With Paula Hawkins' Into the Water flying high in the bestseller charts, Transworld’s Julia Teece and Alison Barrow explain the obstacles and opportunities of the title’s launch.
What were the objectives, and how did they translate into a strategy?
The whole campaign was about creating awareness around the release of Into the Water, and making it the book everyone is talking about. From a publicity perspective we wanted to secure the widest-reaching media coverage, reminding readers how much they loved The Girl on the Train, while putting energy behind building awareness of Paula Hawkins herself, confirming her as a relevant voice in the literary landscape.

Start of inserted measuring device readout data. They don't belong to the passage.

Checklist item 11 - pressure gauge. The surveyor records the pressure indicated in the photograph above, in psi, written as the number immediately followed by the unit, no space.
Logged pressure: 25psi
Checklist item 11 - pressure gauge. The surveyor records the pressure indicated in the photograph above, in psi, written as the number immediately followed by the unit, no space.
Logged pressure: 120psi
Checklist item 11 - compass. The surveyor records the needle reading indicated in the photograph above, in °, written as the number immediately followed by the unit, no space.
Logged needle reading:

For marketing, we ran a long digital and physical build-up campaign to create excitement and pre-orders. On publication we used eye-catching, high-impact advertising formats across out-of-home and digital; for in-store impact we created branded and unusual point of sale, such as floor stickers, to draw attention in a crowded environment. Post-publication, our objectives shifted towards sustaining that interest.

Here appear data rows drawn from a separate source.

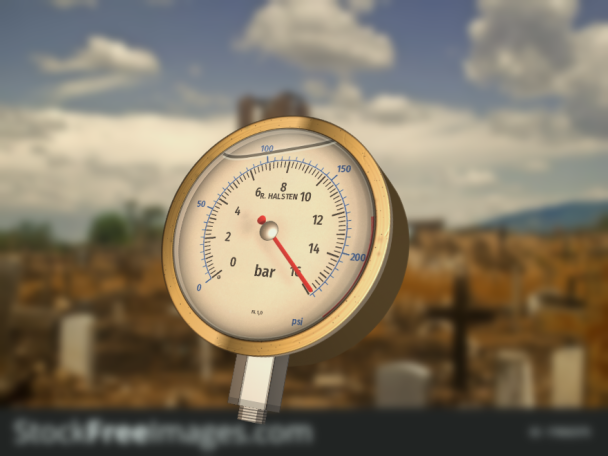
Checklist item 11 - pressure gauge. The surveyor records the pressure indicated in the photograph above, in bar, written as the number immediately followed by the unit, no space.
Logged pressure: 15.8bar
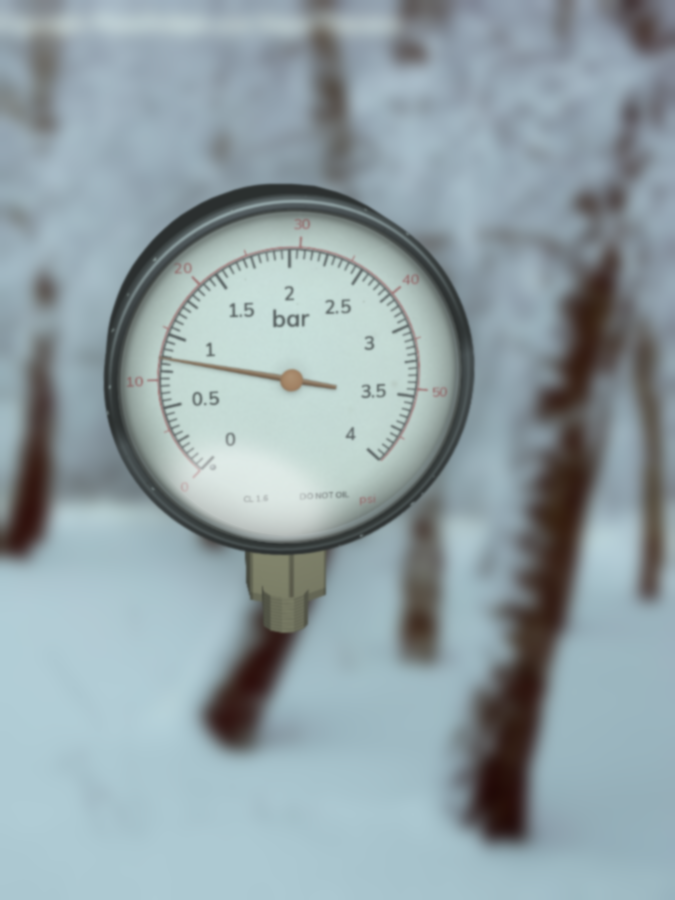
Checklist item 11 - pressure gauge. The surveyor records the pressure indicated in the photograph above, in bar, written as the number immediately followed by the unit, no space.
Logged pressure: 0.85bar
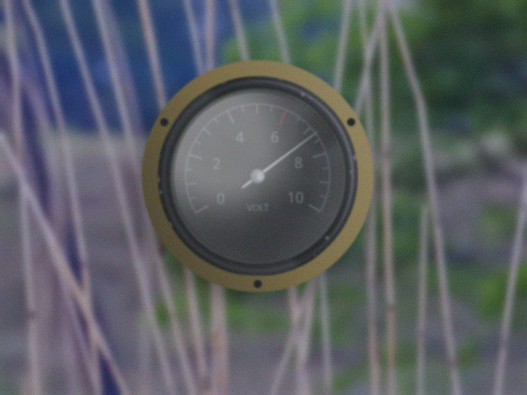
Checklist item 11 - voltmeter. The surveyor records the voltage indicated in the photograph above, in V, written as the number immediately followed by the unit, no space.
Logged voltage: 7.25V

How did you develop the creative?
The cover, created by our art director, used ripples of water which became central to our creatives, from the video trailer to GIFs, Transvision screens at railways stations and intriguing social share cards.
Our copy line was chosen after testing different options through our PRH Consumer Insight team. We had two lines that gave different messages; the readers chose “secrets can pull you under”. Mentioning The Girl on the Train was vital, and it was a big win to lock in a major interview and extract in [Mail on Sunday magazine] Event on the Bank Holiday weekend, alongside a comprehensive national media blitz.
Into the Water on the screens at Waterloo Station.
What were the fundamental pillars of the campaign?
For PR, it was a burst of media on publication, a brief but focused tour of bookshops and events, and then a sustained programme of events and media. For marketing, it started with the publication’s announcement, which received a huge amount of interest, then digital pre-awareness, a burst of activity on publication, sustained media, and forward-planning for summer reading, autumn and Christmas promotions.
What were the barriers to success?
It was, for us, uncharted territory to follow up a monumental bestseller like The Girl on the Train, and it was key to think about the coverage that would let Into the Water shine on its own. It’s a different novel: bolder, layered, nuanced. This time there was a major international release date and embargoes... Communication and collaboration were essential.
How closely did marketing and publicity work on this?
Very! We had weekly strategy meetings to ensure we were all aligned across UK and international sales, marketing, publicity and editorial, and complementing the work of each area to maximise all opportunities. We have daily check-ins to monitor reaction and reach.
Have you reached your objectives?
We’re thrilled with the results - we can’t relax, though. We’ll keep the story evolving, listen to feedback and mobilise new initiatives throughout the year.